• **Exercise details**: Give the data back exactly. Leave out any images.

• **Recorded information**:
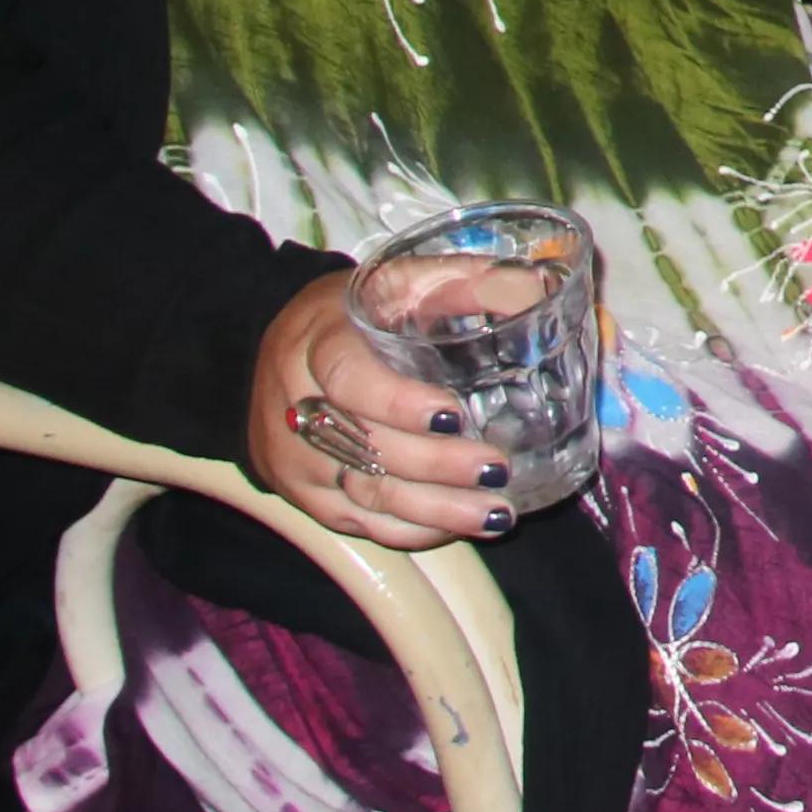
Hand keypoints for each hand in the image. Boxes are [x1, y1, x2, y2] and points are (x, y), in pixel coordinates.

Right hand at [242, 269, 518, 551]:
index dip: (399, 402)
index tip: (454, 416)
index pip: (349, 379)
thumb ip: (460, 282)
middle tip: (497, 470)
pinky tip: (461, 526)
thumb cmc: (353, 314)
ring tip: (498, 514)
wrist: (277, 351)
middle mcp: (298, 407)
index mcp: (317, 344)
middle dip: (436, 466)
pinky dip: (412, 530)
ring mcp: (297, 458)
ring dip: (436, 511)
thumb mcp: (396, 281)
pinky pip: (358, 523)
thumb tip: (534, 287)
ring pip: (366, 495)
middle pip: (366, 448)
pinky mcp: (305, 495)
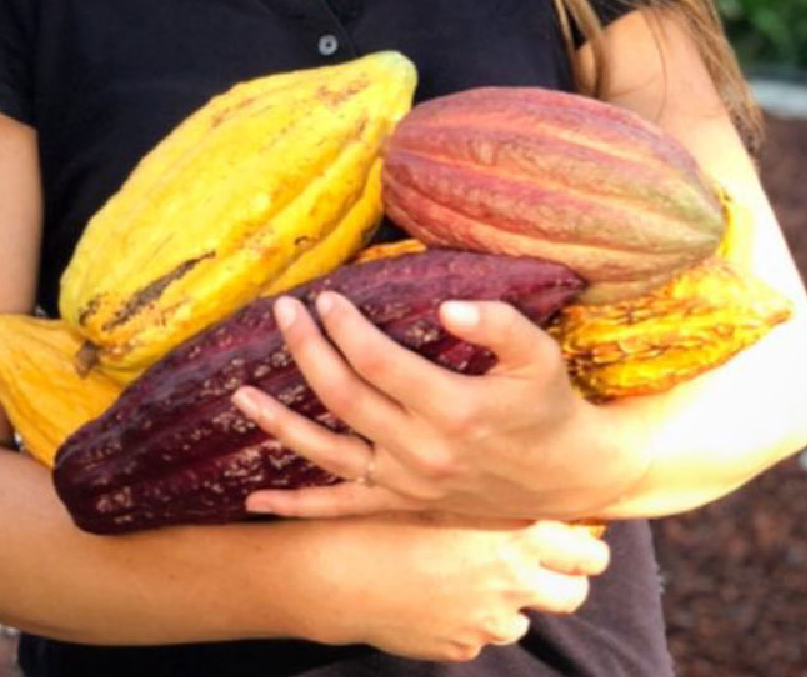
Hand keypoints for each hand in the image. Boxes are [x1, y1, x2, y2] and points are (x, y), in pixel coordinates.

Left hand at [234, 291, 649, 522]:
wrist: (567, 476)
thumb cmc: (549, 404)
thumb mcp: (539, 354)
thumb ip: (498, 323)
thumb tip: (446, 305)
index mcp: (452, 409)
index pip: (378, 361)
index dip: (344, 327)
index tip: (324, 297)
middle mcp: (421, 450)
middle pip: (344, 395)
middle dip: (307, 349)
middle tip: (282, 311)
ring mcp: (406, 482)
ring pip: (328, 453)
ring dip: (280, 423)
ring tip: (240, 394)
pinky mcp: (401, 503)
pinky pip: (340, 508)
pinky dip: (296, 507)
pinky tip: (255, 501)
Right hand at [295, 513, 609, 660]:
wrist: (337, 572)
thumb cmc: (385, 514)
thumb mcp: (440, 487)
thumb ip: (487, 489)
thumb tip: (521, 480)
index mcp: (514, 533)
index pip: (584, 548)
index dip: (587, 542)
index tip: (582, 536)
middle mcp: (511, 581)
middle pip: (573, 593)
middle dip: (571, 580)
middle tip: (558, 564)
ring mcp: (488, 621)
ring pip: (525, 618)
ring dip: (514, 600)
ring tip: (484, 575)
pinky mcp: (462, 647)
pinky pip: (482, 635)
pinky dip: (472, 619)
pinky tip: (444, 593)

• **Exercise solution**:
Hand keypoints for each hand in the image. Boxes are [x1, y1, x2, y2] and points are (x, y), in pixel coordinates.

Right hand at [242, 269, 518, 551]:
index dip: (399, 402)
index tip: (454, 416)
index pip: (349, 379)
thumb ip: (460, 282)
middle tip: (497, 470)
pinky tip: (461, 526)
thumb cmc: (353, 314)
ring tip: (498, 514)
wrist: (277, 351)
middle mcp: (298, 407)
index mcp: (317, 344)
middle dip: (436, 466)
pinky dip: (412, 530)
ring mcp: (297, 458)
ring dip: (436, 511)
thumb mcp: (396, 281)
pinky pip: (358, 523)
thumb tip: (534, 287)
ring pip: (366, 495)
middle pip: (366, 448)
pinky mcp: (305, 495)
Hand keypoints for each hand in the image. Boxes are [x1, y1, x2, y2] and points are (x, y), in pixel coordinates.

Left hand at [234, 291, 649, 522]:
wrist: (567, 476)
thumb cmc: (549, 404)
thumb mcp: (539, 354)
thumb ip: (498, 323)
thumb tip: (446, 305)
index mcp: (452, 409)
index pip: (378, 361)
index dip: (344, 327)
index tip: (324, 297)
middle mcp: (421, 450)
middle pip: (344, 395)
middle dip: (307, 349)
middle tip: (282, 311)
ring mcp: (406, 482)
ring pip: (328, 453)
ring dip: (280, 423)
ring tip: (240, 394)
pinky mcp: (401, 503)
pinky pip: (340, 508)
pinky dip: (296, 507)
pinky tip: (255, 501)
Right hand at [295, 513, 609, 660]:
wrist: (337, 572)
thumb cmc: (385, 514)
thumb mcp: (440, 487)
thumb ip: (487, 489)
thumb tip: (521, 480)
index mcp: (514, 533)
index pip: (584, 548)
index dip: (587, 542)
index tip: (582, 536)
middle mcp: (511, 581)
middle pip: (573, 593)
middle dip: (571, 580)
middle tip: (558, 564)
ring mcp: (488, 621)
ring pip: (525, 618)
ring dip: (514, 600)
ring tip: (484, 575)
pinky mcp: (462, 647)
pinky pip: (482, 635)
pinky dip: (472, 619)
pinky tip: (444, 593)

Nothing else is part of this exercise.